> Work order: Reproduce the data below word for word, starting with the line that contains "by the Spirit." and continuing through the final line of the data.

Given records: Begin

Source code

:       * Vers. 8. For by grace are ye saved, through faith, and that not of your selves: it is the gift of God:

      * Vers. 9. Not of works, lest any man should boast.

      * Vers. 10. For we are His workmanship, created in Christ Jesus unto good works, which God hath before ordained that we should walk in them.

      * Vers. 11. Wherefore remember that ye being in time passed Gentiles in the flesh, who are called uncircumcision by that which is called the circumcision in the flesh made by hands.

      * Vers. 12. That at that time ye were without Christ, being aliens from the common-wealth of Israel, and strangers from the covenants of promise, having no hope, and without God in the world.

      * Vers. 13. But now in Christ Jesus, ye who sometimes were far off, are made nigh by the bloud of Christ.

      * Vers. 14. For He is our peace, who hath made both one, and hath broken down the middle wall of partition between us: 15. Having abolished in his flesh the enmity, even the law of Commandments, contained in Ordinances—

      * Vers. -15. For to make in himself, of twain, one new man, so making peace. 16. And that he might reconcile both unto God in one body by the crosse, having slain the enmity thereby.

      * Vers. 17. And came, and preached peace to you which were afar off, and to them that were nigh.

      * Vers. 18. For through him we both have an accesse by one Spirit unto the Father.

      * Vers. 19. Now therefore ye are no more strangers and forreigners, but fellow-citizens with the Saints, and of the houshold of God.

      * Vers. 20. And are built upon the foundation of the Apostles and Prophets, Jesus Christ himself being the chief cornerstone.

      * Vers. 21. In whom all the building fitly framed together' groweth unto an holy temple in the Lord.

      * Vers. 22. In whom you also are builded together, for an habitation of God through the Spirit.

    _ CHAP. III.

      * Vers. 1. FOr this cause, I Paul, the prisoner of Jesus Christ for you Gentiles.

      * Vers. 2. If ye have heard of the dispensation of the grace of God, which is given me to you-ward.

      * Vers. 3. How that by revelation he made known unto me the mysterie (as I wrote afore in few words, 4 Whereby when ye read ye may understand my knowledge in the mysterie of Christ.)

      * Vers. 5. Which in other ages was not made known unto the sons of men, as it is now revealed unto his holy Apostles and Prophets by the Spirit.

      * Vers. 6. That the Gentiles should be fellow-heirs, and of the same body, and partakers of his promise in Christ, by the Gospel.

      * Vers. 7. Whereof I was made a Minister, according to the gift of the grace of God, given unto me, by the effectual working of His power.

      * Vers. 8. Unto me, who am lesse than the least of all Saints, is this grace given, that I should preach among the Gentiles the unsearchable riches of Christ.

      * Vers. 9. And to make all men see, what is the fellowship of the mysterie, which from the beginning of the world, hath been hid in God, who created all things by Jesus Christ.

Given records: End

> Result for this task:
      * Vers. 5. Which in other ages was not made known unto the sons of men, as it is now revealed unto his holy Apostles and Prophets by the Spirit.

      * Vers. 6. That the Gentiles should be fellow-heirs, and of the same body, and partakers of his promise in Christ, by the Gospel.

      * Vers. 7. Whereof I was made a Minister, according to the gift of the grace of God, given unto me, by the effectual working of His power.

      * Vers. 8. Unto me, who am lesse than the least of all Saints, is this grace given, that I should preach among the Gentiles the unsearchable riches of Christ.

      * Vers. 9. And to make all men see, what is the fellowship of the mysterie, which from the beginning of the world, hath been hid in God, who created all things by Jesus Christ.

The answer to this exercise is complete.